Recently, an eatery in eastern China's Jiangsu province was caught adding an 'air cleaning fee' to its customers' bills, requiring local diners to cover the cost of purifying the air within the restaurant, reports BBC.

In order to cope with the thick smog currently plaguing many Chinese cities, the restaurant's proprietor purchased an air purifying system for the business and then tacked on a one-yuan charge to each bill without first informing customers. When local diners eventually realized what the additional yuan was for, many voiced their outrage, causing the Zhangjiagang city government to get involved.

In the end, a city official declared it illegal for the restaurant to charge diners when they had no choice about whether or not to breathe the filtered air.

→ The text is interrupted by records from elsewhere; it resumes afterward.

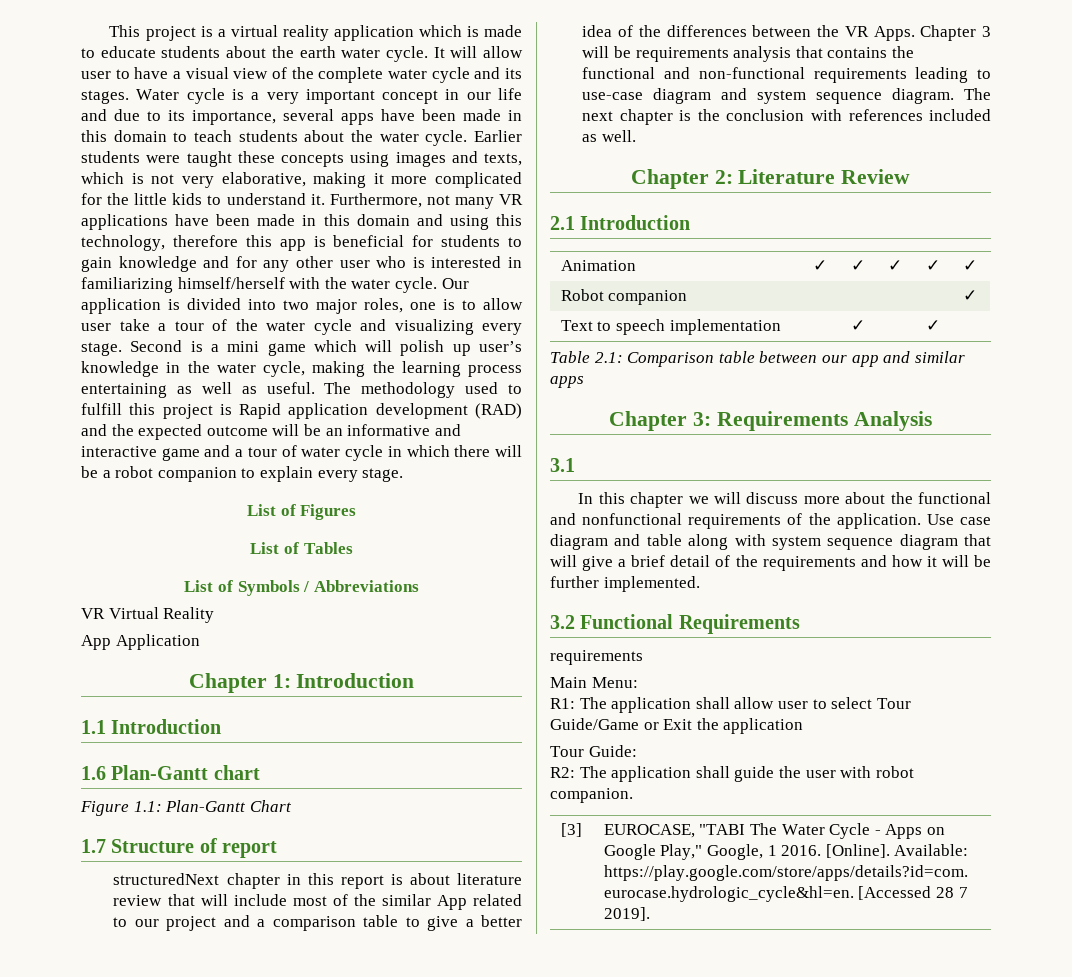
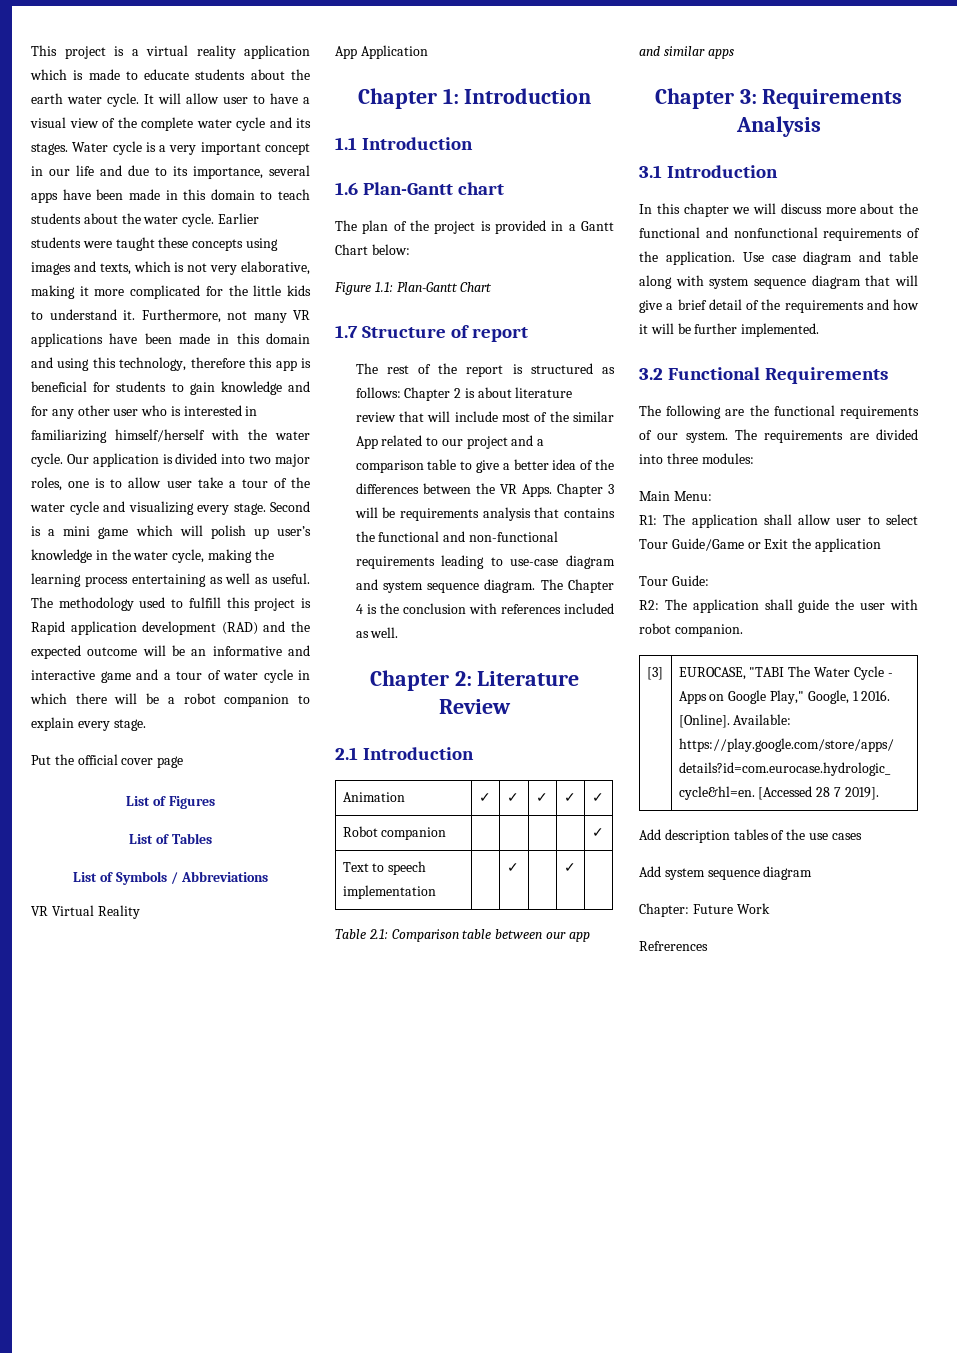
(404, 475) none -> [31,754,184,768] // Put the official cover page
(260, 772) none -> [335,220,614,234] [335,244,410,255] // The plan of the project is provided in a Gantt Chart below:
[113,873,384,889] structuredNext chapter in this report -> [355,363,615,377] [355,387,462,401] The rest of the report is structured as follows: Chapter 2
[582,109,673,125] next chapter -> [568,579,614,593] [355,604,363,614] Chapter 4
(575, 465) none -> [667,165,779,178] Introduction
[550,650,643,665] requirements -> [639,405,919,419] [639,429,918,443] [639,453,754,464] The following are the functional requirements of our system. The requirements are divided into three modules:
(650, 914) none -> [639,829,862,843] [639,866,813,880] [639,903,770,917] [639,941,708,951] // Add description tables of the use cases // Add system sequence diagram // Chapter: Future Work // Refrerences

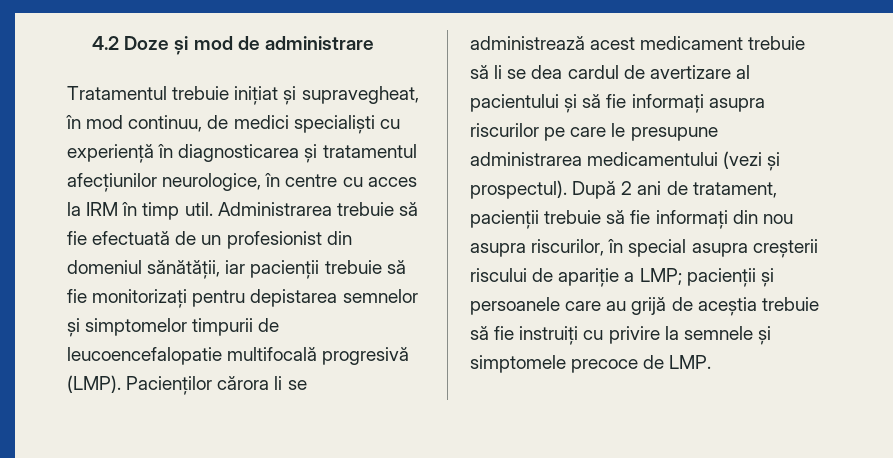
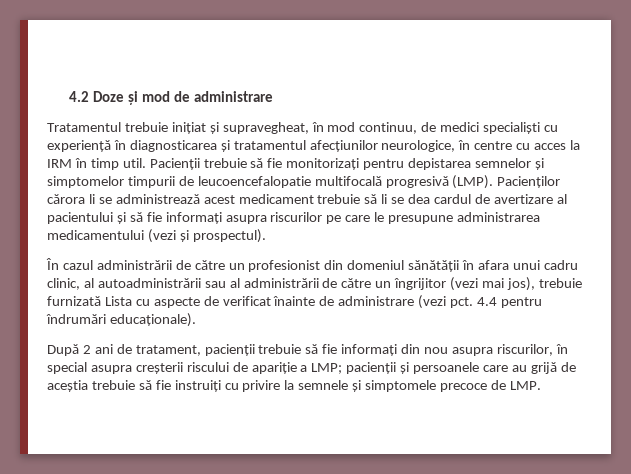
[217,202,418,216] [67,231,352,249] [67,260,320,279] Administrarea trebuie să fie efectuată de un profesionist din domeniul sănătății, iar pacienții -> [149,158,200,170] Pacienții
(567, 189) none -> [46,258,578,272] [47,277,582,291] [47,295,542,309] [46,313,196,327] // În cazul administrării de către un profesionist din domeniul sănătății în afara unui cadru clinic, al autoadministrării sau al administrării de către un îngrijitor (vezi mai jos), trebuie furnizată Lista cu aspecte de verificat înainte de administrare (vezi pct. 4.4 pentru îndrumări educaționale). //

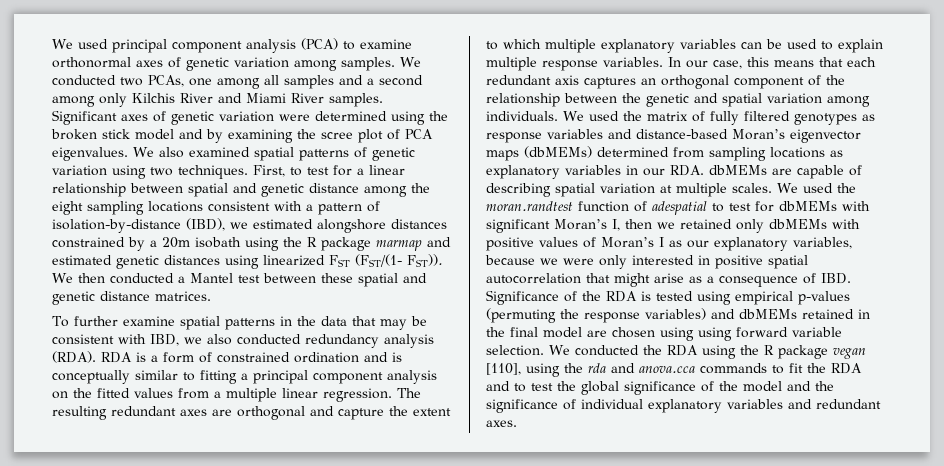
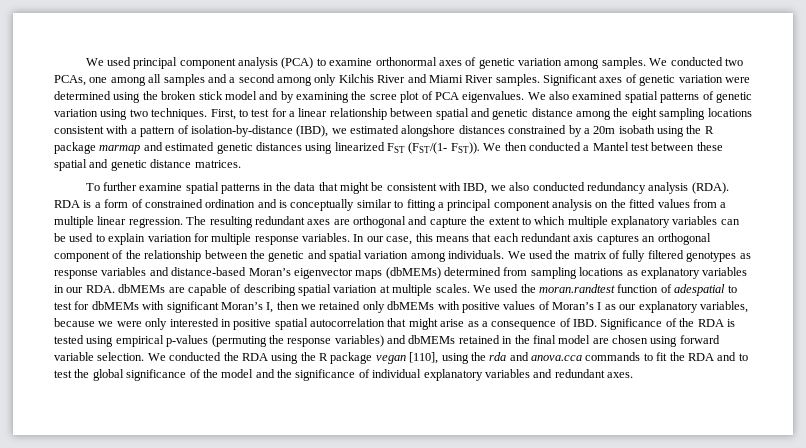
[379,319,407,330] may -> [339,182,369,194] might
(883, 46) none -> [147,233,209,242] variation for
[698,327,732,341] using -> (678, 341) none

Some Chinese social media users, however, were not opposed to the idea. On Sina Weibo, a popular Chinese microblogging site, one user wrote: “I'd agree to the fee!” Other social media users also expressed a willingness to pay for cleaner, safer air, however noted that they'd prefer to be told of the charge beforehand.

Still, it appears Chinese residents are open to the idea of purchasing purified air, as CNN reports one Canadian startup has begun shipping fresh, “hand-bottled” Rocky Mountain air to Chinese buyers at US$14-20 a canister. We were disappointed to learn that it was not, in fact, called Perri-Air.

Either way, it's gotten so bad people are willing to purchase clean air to breathe. Perhaps it's time to do something about the smog, China.